(Stored data entries)
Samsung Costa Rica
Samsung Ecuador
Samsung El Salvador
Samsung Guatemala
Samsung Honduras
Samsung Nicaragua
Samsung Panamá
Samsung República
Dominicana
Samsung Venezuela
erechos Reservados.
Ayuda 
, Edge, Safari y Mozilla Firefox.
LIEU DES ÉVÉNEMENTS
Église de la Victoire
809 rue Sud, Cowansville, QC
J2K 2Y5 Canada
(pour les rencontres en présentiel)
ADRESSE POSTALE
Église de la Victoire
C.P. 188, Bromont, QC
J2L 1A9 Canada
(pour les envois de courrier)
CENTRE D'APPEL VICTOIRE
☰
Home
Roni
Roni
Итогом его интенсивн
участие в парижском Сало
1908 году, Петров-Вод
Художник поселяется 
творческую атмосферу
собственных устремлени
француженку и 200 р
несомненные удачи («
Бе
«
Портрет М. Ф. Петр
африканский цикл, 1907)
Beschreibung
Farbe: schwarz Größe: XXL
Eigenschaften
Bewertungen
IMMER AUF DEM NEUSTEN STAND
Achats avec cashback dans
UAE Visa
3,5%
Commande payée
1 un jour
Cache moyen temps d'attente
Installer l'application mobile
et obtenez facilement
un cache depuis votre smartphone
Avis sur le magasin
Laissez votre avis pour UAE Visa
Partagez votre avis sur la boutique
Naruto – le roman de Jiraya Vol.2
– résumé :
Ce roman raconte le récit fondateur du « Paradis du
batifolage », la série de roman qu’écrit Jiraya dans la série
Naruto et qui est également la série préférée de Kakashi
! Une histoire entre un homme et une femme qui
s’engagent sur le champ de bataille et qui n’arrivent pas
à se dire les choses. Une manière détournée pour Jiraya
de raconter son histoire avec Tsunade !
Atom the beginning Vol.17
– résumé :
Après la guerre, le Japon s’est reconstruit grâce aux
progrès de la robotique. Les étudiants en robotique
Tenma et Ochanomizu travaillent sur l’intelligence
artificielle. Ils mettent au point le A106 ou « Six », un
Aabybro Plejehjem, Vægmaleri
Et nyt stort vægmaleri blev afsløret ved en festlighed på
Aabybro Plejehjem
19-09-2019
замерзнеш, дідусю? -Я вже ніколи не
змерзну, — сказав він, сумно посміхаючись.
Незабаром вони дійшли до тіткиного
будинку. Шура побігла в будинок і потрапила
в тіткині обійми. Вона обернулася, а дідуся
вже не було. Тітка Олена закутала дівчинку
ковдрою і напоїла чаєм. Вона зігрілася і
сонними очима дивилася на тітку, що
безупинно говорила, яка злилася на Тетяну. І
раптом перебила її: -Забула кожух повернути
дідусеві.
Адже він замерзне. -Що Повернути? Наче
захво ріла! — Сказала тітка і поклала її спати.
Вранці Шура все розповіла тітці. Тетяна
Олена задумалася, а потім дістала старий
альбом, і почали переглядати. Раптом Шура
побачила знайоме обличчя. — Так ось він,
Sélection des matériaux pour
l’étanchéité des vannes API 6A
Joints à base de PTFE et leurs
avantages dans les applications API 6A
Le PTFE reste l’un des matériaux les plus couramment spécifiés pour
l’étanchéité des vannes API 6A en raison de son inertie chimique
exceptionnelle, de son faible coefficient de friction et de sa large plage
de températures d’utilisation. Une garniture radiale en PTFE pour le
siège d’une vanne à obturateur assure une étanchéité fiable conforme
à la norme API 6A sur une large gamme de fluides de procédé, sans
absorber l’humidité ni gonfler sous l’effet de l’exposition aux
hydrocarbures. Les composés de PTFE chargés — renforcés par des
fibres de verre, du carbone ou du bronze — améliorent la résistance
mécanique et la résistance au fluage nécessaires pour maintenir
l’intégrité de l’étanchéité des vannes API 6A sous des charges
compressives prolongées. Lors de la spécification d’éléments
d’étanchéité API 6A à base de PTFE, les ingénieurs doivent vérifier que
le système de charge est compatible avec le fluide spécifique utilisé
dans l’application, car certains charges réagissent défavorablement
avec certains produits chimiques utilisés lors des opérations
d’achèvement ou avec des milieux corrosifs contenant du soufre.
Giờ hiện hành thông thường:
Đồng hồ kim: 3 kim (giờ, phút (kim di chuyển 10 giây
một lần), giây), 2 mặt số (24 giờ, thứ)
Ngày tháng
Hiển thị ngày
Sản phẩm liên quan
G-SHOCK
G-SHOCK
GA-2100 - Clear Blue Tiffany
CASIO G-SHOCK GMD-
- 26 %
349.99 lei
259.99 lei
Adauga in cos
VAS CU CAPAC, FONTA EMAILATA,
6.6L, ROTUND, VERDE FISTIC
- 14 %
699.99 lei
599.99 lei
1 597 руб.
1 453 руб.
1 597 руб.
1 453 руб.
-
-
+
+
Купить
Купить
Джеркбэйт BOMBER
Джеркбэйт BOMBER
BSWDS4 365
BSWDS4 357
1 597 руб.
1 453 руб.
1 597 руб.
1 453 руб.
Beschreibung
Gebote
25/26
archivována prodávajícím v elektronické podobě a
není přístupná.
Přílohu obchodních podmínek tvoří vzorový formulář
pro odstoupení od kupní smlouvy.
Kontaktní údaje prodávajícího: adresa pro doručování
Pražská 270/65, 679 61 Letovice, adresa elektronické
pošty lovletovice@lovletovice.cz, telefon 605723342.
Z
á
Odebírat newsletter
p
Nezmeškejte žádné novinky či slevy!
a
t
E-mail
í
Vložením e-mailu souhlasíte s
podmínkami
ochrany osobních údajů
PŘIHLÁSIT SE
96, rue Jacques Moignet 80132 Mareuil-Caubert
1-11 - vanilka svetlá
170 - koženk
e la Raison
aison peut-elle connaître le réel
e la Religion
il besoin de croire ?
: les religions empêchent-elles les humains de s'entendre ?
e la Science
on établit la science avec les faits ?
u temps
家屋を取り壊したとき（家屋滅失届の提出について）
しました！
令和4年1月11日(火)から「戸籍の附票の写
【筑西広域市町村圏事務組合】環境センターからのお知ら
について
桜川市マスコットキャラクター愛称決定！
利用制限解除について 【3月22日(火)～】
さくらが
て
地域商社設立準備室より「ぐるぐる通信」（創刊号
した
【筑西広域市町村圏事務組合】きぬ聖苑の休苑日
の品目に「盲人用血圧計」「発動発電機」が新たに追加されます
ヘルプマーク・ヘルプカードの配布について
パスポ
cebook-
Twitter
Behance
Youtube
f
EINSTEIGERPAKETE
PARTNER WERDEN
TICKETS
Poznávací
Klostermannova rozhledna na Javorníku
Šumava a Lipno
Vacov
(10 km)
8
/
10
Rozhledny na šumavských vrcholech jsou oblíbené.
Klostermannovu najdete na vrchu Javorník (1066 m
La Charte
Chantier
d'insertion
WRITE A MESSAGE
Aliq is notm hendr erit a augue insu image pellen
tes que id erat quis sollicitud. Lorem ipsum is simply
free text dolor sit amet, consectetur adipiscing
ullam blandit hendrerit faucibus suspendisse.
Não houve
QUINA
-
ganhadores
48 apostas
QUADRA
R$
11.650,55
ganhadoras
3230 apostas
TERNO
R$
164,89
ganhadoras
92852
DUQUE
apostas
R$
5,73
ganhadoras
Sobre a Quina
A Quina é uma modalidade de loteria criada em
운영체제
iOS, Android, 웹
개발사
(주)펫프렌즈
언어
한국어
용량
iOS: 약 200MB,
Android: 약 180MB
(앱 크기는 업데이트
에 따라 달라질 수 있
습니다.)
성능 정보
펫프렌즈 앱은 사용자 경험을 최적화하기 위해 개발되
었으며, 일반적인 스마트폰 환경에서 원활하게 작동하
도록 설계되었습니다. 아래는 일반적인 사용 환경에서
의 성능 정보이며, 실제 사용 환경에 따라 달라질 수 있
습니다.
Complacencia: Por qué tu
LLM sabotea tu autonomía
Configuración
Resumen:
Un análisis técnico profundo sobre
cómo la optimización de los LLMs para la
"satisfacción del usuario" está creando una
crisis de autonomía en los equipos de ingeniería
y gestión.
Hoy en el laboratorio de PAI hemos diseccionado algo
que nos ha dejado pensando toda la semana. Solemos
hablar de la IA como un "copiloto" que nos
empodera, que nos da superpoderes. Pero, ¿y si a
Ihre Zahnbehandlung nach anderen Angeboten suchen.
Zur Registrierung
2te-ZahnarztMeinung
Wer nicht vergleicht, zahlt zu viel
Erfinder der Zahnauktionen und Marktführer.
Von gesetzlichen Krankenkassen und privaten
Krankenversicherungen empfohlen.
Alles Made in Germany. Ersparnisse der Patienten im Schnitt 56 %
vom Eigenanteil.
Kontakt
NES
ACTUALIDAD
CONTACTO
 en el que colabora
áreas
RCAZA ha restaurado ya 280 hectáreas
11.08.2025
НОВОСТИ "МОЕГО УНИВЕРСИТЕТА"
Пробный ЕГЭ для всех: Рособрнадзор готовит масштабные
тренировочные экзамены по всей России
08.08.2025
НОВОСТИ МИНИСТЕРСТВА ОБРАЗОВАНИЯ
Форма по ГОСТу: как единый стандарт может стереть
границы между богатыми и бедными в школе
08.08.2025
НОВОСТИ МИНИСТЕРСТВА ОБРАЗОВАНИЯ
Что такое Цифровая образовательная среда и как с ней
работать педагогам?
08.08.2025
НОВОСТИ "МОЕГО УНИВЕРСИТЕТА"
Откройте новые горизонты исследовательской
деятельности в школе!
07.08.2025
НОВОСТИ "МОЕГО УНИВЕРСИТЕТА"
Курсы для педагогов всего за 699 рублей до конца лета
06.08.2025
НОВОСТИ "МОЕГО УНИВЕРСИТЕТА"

Work to complete =
Please return the rows word for word, beginning at the first row and stopping after the line that contains "Et nyt stort".

Output of the exercise =
Samsung Costa Rica
Samsung Ecuador
Samsung El Salvador
Samsung Guatemala
Samsung Honduras
Samsung Nicaragua
Samsung Panamá
Samsung República
Dominicana
Samsung Venezuela
erechos Reservados.
Ayuda 
, Edge, Safari y Mozilla Firefox.
LIEU DES ÉVÉNEMENTS
Église de la Victoire
809 rue Sud, Cowansville, QC
J2K 2Y5 Canada
(pour les rencontres en présentiel)
ADRESSE POSTALE
Église de la Victoire
C.P. 188, Bromont, QC
J2L 1A9 Canada
(pour les envois de courrier)
CENTRE D'APPEL VICTOIRE
☰
Home
Roni
Roni
Итогом его интенсивн
участие в парижском Сало
1908 году, Петров-Вод
Художник поселяется 
творческую атмосферу
собственных устремлени
француженку и 200 р
несомненные удачи («
Бе
«
Портрет М. Ф. Петр
африканский цикл, 1907)
Beschreibung
Farbe: schwarz Größe: XXL
Eigenschaften
Bewertungen
IMMER AUF DEM NEUSTEN STAND
Achats avec cashback dans
UAE Visa
3,5%
Commande payée
1 un jour
Cache moyen temps d'attente
Installer l'application mobile
et obtenez facilement
un cache depuis votre smartphone
Avis sur le magasin
Laissez votre avis pour UAE Visa
Partagez votre avis sur la boutique
Naruto – le roman de Jiraya Vol.2
– résumé :
Ce roman raconte le récit fondateur du « Paradis du
batifolage », la série de roman qu’écrit Jiraya dans la série
Naruto et qui est également la série préférée de Kakashi
! Une histoire entre un homme et une femme qui
s’engagent sur le champ de bataille et qui n’arrivent pas
à se dire les choses. Une manière détournée pour Jiraya
de raconter son histoire avec Tsunade !
Atom the beginning Vol.17
– résumé :
Après la guerre, le Japon s’est reconstruit grâce aux
progrès de la robotique. Les étudiants en robotique
Tenma et Ochanomizu travaillent sur l’intelligence
artificielle. Ils mettent au point le A106 ou « Six », un
Aabybro Plejehjem, Vægmaleri
Et nyt stort vægmaleri blev afsløret ved en festlighed på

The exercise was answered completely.